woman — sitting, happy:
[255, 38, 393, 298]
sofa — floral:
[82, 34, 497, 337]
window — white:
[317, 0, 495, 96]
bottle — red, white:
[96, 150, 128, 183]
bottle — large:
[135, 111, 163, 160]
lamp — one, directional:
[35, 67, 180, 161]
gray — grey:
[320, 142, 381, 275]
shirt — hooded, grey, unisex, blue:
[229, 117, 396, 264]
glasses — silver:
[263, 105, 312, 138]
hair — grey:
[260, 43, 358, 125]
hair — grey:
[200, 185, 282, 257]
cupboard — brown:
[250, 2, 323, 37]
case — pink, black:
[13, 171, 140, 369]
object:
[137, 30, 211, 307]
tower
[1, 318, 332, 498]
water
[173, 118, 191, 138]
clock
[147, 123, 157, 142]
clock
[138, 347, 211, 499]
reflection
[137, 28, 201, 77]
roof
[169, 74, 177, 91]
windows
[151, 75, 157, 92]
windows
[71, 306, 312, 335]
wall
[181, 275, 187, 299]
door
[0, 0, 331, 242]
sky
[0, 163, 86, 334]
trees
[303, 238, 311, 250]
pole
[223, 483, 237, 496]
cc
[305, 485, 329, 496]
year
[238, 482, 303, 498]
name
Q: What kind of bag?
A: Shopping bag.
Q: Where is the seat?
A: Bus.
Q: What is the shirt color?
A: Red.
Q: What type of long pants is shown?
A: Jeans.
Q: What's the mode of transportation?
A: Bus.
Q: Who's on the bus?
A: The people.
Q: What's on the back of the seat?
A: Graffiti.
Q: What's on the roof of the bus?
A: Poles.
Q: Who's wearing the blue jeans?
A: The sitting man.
——————————
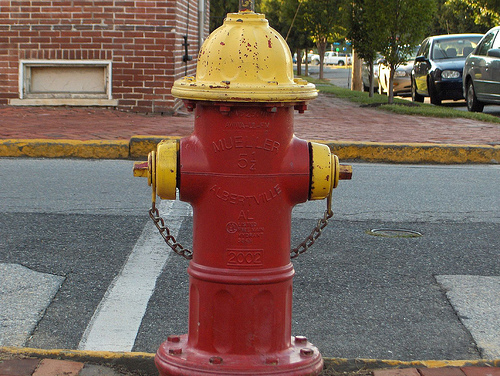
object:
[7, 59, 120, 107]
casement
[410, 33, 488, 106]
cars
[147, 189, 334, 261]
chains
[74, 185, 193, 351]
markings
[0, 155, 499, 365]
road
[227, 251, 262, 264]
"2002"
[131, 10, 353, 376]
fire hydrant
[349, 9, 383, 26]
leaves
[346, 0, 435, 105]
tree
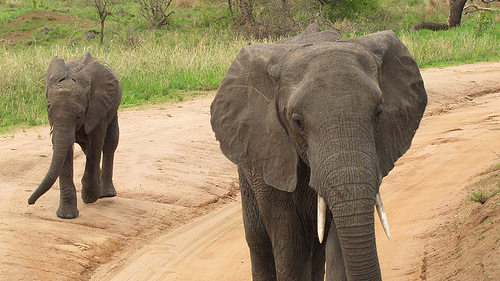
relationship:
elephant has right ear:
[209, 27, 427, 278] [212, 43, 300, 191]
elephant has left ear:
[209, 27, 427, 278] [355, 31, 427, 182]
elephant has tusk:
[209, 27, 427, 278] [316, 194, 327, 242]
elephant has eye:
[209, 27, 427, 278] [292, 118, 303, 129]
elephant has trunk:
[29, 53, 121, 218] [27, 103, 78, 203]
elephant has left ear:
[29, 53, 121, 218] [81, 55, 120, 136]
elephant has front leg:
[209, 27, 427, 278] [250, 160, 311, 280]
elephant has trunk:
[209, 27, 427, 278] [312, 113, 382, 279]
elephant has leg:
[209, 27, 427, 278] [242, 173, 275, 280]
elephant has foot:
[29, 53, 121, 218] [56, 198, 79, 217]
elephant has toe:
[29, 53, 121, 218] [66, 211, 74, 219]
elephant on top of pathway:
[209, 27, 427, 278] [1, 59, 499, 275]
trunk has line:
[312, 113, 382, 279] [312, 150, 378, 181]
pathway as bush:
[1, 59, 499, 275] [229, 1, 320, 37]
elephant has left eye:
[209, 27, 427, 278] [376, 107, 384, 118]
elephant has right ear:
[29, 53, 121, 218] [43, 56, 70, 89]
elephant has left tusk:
——————————
To do - Find each line in the rows above that contains the word "grey" and copy it. Case counts.

The completed task -
gray — grey:
shirt — hooded, grey, unisex, blue:
hair — grey:
hair — grey:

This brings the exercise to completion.